With the outbreak of the First World War, Staefel finds himself increasingly unsettled by the anti-German feeling ebbing into the school and is forced into resigning by Ralston. Chips protests this harsh treatment of his close friend, putting his own position in jeopardy. Eventually it is Ralston who is forced to leave and the governors invite Chips to become headmaster. A beaming Chips accepts. War continues its blight on the school; Chips has to break the news to his pupils of the deaths of their fathers, family members and former pupils. The most difficult news he has to announce is the death of his old friend and former colleague Staefel. The black-edged telegrams continue to arrive and Chips creates a pictorial memorial to all those who died.

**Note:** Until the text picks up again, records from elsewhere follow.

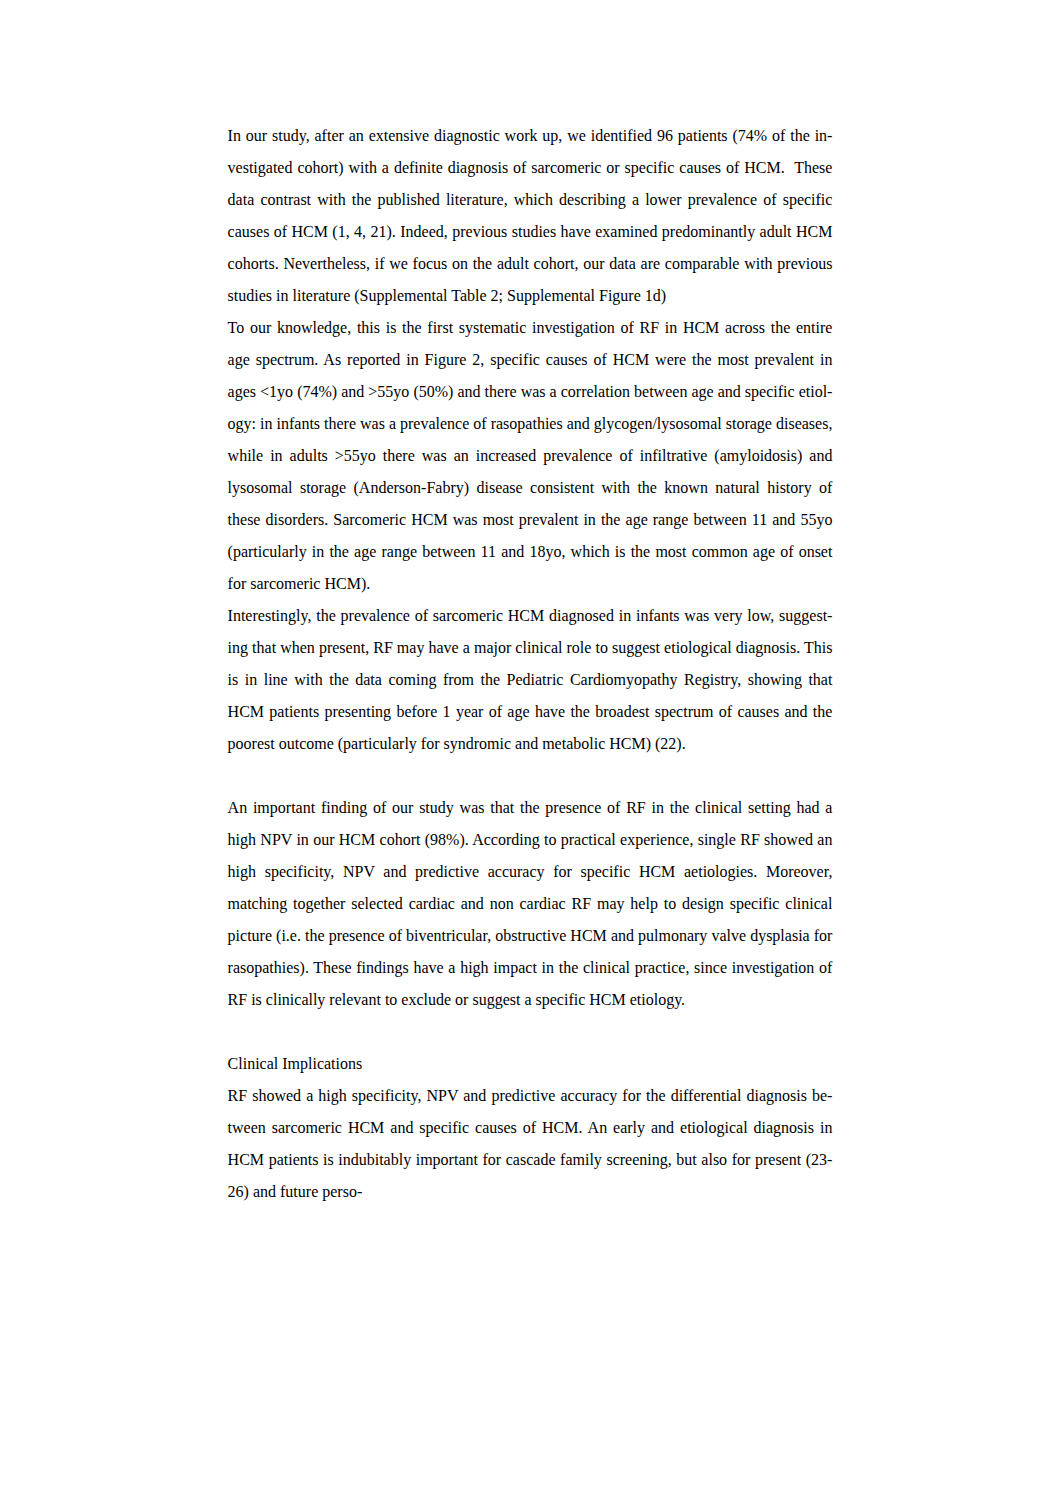In our study, after an extensive diagnostic work up, we identified 96 patients (74% of the investigated cohort) with a definite diagnosis of sarcomeric or specific causes of HCM. These data contrast with the published literature, which describing a lower prevalence of specific causes of HCM (1, 4, 21). Indeed, previous studies have examined predominantly adult HCM cohorts. Nevertheless, if we focus on the adult cohort, our data are comparable with previous studies in literature (Supplemental Table 2; Supplemental Figure 1d)
To our knowledge, this is the first systematic investigation of RF in HCM across the entire age spectrum. As reported in Figure 2, specific causes of HCM were the most prevalent in ages <1yo (74%) and >55yo (50%) and there was a correlation between age and specific etiology: in infants there was a prevalence of rasopathies and glycogen/lysosomal storage diseases, while in adults >55yo there was an increased prevalence of infiltrative (amyloidosis) and lysosomal storage (Anderson-Fabry) disease consistent with the known natural history of these disorders. Sarcomeric HCM was most prevalent in the age range between 11 and 55yo (particularly in the age range between 11 and 18yo, which is the most common age of onset for sarcomeric HCM).
Interestingly, the prevalence of sarcomeric HCM diagnosed in infants was very low, suggesting that when present, RF may have a major clinical role to suggest etiological diagnosis. This is in line with the data coming from the Pediatric Cardiomyopathy Registry, showing that HCM patients presenting before 1 year of age have the broadest spectrum of causes and the poorest outcome (particularly for syndromic and metabolic HCM) (22).
An important finding of our study was that the presence of RF in the clinical setting had a high NPV in our HCM cohort (98%). According to practical experience, single RF showed an high specificity, NPV and predictive accuracy for specific HCM aetiologies. Moreover, matching together selected cardiac and non cardiac RF may help to design specific clinical picture (i.e. the presence of biventricular, obstructive HCM and pulmonary valve dysplasia for rasopathies). These findings have a high impact in the clinical practice, since investigation of RF is clinically relevant to exclude or suggest a specific HCM etiology.
Clinical Implications
RF showed a high specificity, NPV and predictive accuracy for the differential diagnosis between sarcomeric HCM and specific causes of HCM. An early and etiological diagnosis in HCM patients is indubitably important for cascade family screening, but also for present (23-26) and future perso-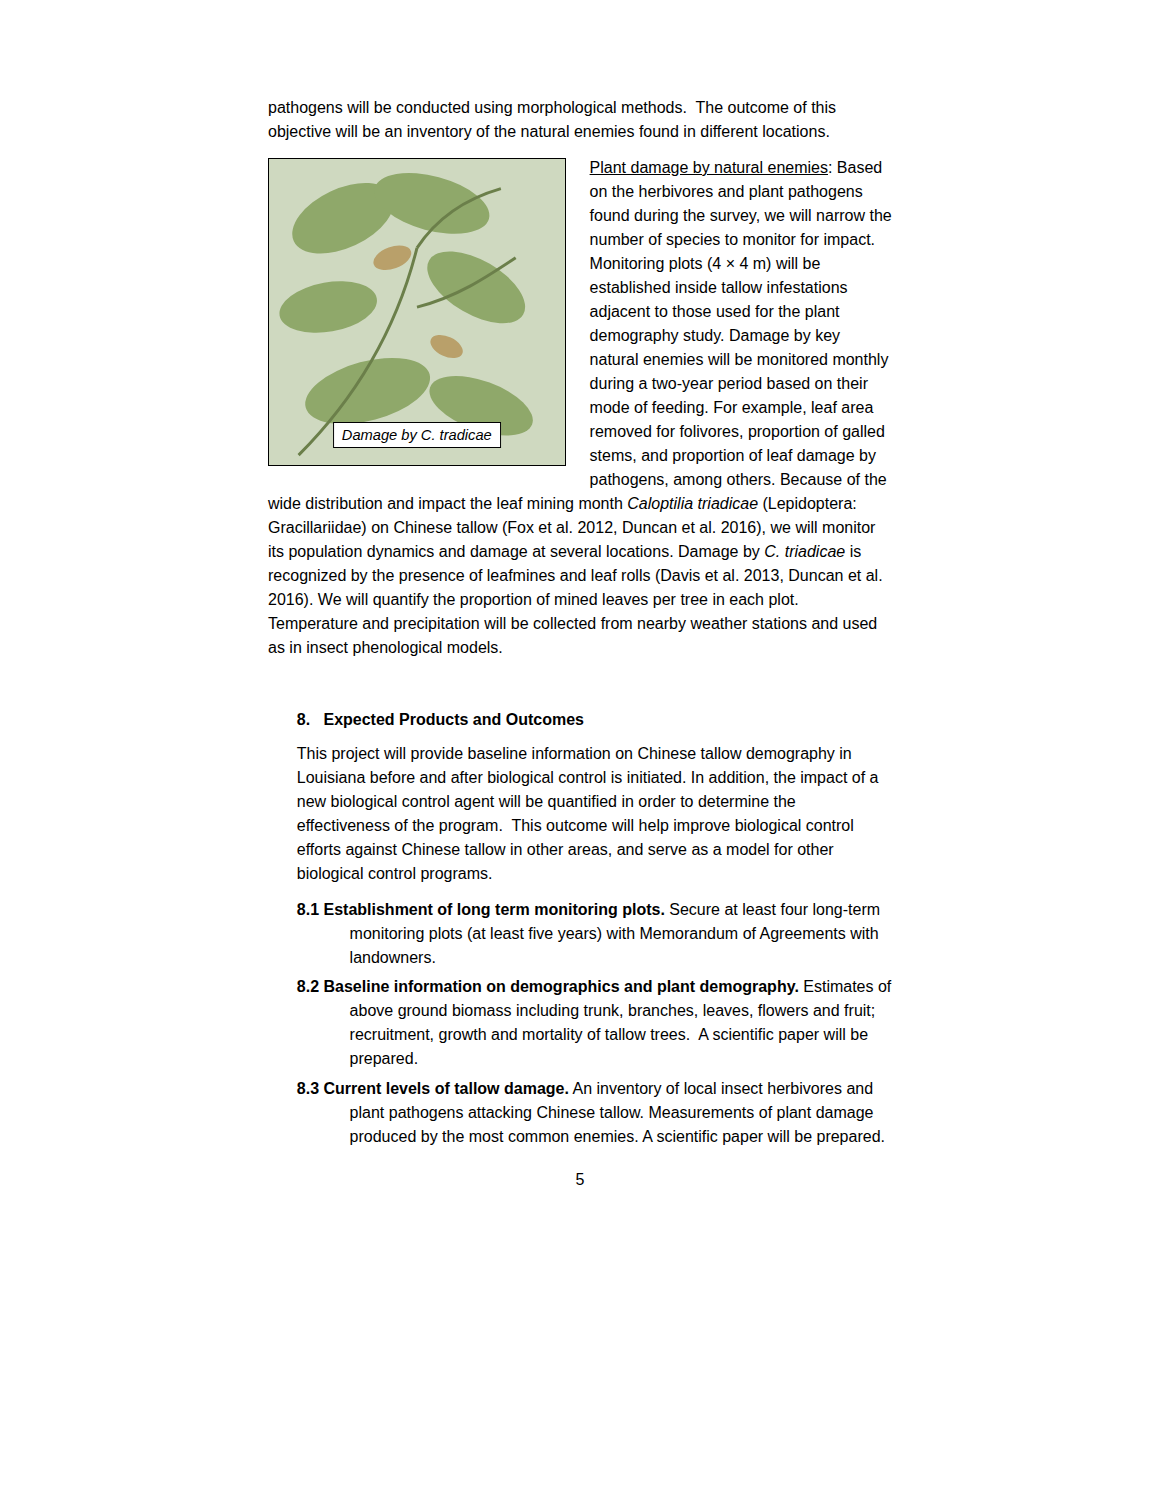pathogens will be conducted using morphological methods. The outcome of this objective will be an inventory of the natural enemies found in different locations.
Damage by C. tradicae
Plant damage by natural enemies: Based on the herbivores and plant pathogens found during the survey, we will narrow the number of species to monitor for impact. Monitoring plots (4 × 4 m) will be established inside tallow infestations adjacent to those used for the plant demography study. Damage by key natural enemies will be monitored monthly during a two-year period based on their mode of feeding. For example, leaf area removed for folivores, proportion of galled stems, and proportion of leaf damage by pathogens, among others. Because of the wide distribution and impact the leaf mining month Caloptilia triadicae (Lepidoptera: Gracillariidae) on Chinese tallow (Fox et al. 2012, Duncan et al. 2016), we will monitor its population dynamics and damage at several locations. Damage by C. triadicae is recognized by the presence of leafmines and leaf rolls (Davis et al. 2013, Duncan et al. 2016). We will quantify the proportion of mined leaves per tree in each plot. Temperature and precipitation will be collected from nearby weather stations and used as in insect phenological models.
8. Expected Products and Outcomes
This project will provide baseline information on Chinese tallow demography in Louisiana before and after biological control is initiated. In addition, the impact of a new biological control agent will be quantified in order to determine the effectiveness of the program. This outcome will help improve biological control efforts against Chinese tallow in other areas, and serve as a model for other biological control programs.
8.1 Establishment of long term monitoring plots. Secure at least four long-term monitoring plots (at least five years) with Memorandum of Agreements with landowners.
8.2 Baseline information on demographics and plant demography. Estimates of above ground biomass including trunk, branches, leaves, flowers and fruit; recruitment, growth and mortality of tallow trees. A scientific paper will be prepared.
8.3 Current levels of tallow damage. An inventory of local insect herbivores and plant pathogens attacking Chinese tallow. Measurements of plant damage produced by the most common enemies. A scientific paper will be prepared.
5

Finally the war is over and, now in his eighties, Chips is presented with the first copy of the history of Brookfield School at a celebration party. At the event packed with pupils past and present, Chips remembers years gone by and when he is introduced to a former student's daughter Kathie, he hears his own Kathie whispering in his ear.
Overcome by the day, Chips collapses and is taken to his bed. As he drifts in and out of consciousness, he hears Doctor Merivale and Rivers talking about his life, lamenting his childlessness. Chips smiles. "But I do have children, hundreds of them -- and all boys." With visions of them passing before him and with Kathie at his side, Chips gently dies.